Type out the lines below exactly, pictures excluded.

Page images and extracted text:
··········

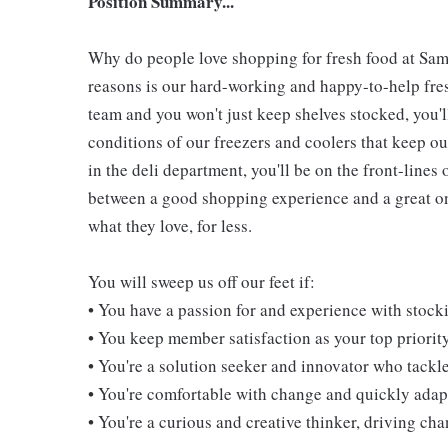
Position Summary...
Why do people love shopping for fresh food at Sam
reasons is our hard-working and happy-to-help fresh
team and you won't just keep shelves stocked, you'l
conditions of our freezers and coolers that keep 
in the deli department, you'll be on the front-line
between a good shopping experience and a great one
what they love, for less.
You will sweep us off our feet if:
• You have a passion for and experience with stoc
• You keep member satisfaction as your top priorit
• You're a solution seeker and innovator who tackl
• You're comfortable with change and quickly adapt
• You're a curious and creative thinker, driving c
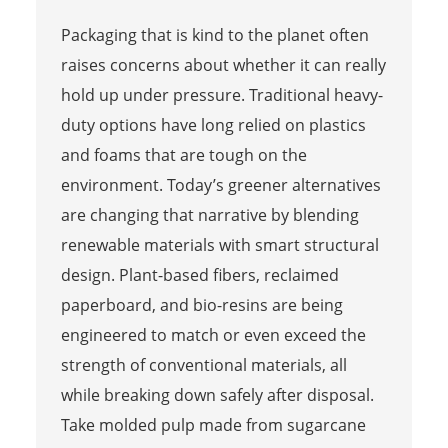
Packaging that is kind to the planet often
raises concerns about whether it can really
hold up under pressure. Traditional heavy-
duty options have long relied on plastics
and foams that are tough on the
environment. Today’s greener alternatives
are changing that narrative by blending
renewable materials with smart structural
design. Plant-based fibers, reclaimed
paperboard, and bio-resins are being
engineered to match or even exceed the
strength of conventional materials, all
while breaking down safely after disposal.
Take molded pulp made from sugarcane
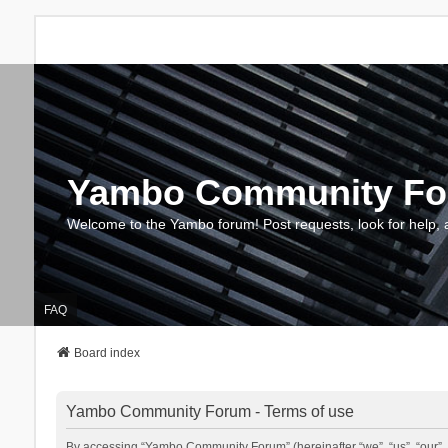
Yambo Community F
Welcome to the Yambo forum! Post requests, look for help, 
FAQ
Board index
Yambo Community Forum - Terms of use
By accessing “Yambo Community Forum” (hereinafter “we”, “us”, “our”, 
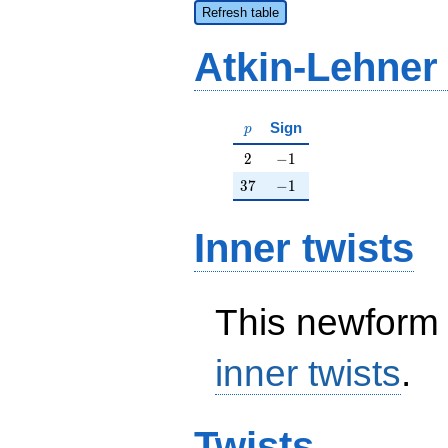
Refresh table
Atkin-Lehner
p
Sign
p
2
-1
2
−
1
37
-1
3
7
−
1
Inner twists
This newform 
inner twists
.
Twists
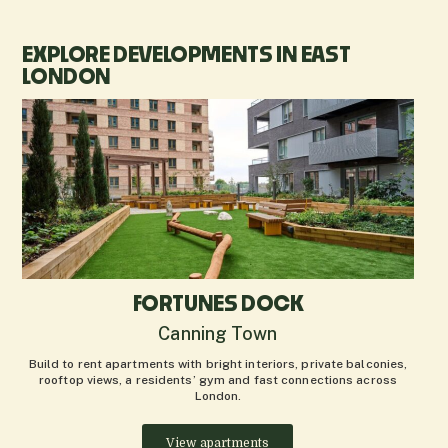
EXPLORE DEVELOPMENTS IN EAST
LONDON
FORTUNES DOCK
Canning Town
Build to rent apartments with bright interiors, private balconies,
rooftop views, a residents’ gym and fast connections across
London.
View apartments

··········

Answer for this exercise:
Position Summary...
Why do people love shopping for fresh food at Sam
reasons is our hard-working and happy-to-help fresh
team and you won't just keep shelves stocked, you'l
conditions of our freezers and coolers that keep 
in the deli department, you'll be on the front-line
between a good shopping experience and a great one
what they love, for less.
You will sweep us off our feet if:
• You have a passion for and experience with stoc
• You keep member satisfaction as your top priorit
• You're a solution seeker and innovator who tackl
• You're comfortable with change and quickly adapt
• You're a curious and creative thinker, driving c
Packaging that is kind to the planet often
raises concerns about whether it can really
hold up under pressure. Traditional heavy-
duty options have long relied on plastics
and foams that are tough on the
environment. Today’s greener alternatives
are changing that narrative by blending
renewable materials with smart structural
design. Plant-based fibers, reclaimed
paperboard, and bio-resins are being
engineered to match or even exceed the
strength of conventional materials, all
while breaking down safely after disposal.
Take molded pulp made from sugarcane
Yambo Community F
Welcome to the Yambo forum! Post requests, look for help, 
FAQ
Board index
Yambo Community Forum - Terms of use
By accessing “Yambo Community Forum” (hereinafter “we”, “us”, “our”, 
Refresh table
Atkin-Lehner
p
Sign
p
2
-1
2
−
1
37
-1
3
7
−
1
Inner twists
This newform 
inner twists
.
Twists
EXPLORE DEVELOPMENTS IN EAST
LONDON
FORTUNES DOCK
Canning Town
Build to rent apartments with bright interiors, private balconies,
rooftop views, a residents’ gym and fast connections across
London.
View apartments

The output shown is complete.